(Stored data entries)
########################################

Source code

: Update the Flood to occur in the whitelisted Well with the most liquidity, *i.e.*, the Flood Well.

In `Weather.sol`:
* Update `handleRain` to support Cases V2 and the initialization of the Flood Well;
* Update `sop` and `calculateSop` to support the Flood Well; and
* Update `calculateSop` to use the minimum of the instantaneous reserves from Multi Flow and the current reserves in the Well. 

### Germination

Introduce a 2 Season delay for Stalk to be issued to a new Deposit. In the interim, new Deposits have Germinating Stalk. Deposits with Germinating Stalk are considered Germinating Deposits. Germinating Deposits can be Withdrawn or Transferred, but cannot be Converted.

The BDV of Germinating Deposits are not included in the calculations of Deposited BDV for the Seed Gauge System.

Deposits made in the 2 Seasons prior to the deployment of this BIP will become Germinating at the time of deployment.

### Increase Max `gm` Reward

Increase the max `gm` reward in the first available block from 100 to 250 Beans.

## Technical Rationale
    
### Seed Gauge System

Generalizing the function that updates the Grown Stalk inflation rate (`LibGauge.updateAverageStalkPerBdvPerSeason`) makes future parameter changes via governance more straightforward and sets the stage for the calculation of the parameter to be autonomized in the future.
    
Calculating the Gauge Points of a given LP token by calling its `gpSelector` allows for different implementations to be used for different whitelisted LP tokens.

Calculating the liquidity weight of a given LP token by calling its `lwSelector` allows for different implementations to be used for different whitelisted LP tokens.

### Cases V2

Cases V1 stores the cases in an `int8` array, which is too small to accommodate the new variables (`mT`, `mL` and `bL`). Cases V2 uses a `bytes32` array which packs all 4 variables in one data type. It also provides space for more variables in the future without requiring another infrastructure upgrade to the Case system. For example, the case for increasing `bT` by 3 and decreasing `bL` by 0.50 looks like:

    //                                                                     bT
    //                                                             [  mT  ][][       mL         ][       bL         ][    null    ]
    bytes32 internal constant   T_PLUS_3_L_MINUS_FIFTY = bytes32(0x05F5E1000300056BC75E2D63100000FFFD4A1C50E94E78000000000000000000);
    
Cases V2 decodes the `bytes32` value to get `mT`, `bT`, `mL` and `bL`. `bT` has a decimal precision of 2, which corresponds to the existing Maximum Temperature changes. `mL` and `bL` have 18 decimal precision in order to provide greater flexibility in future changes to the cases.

########################################

> [Directions] Across the records above, how many lines hold the string "Seed"? The number alone will do.

> [The answer] 2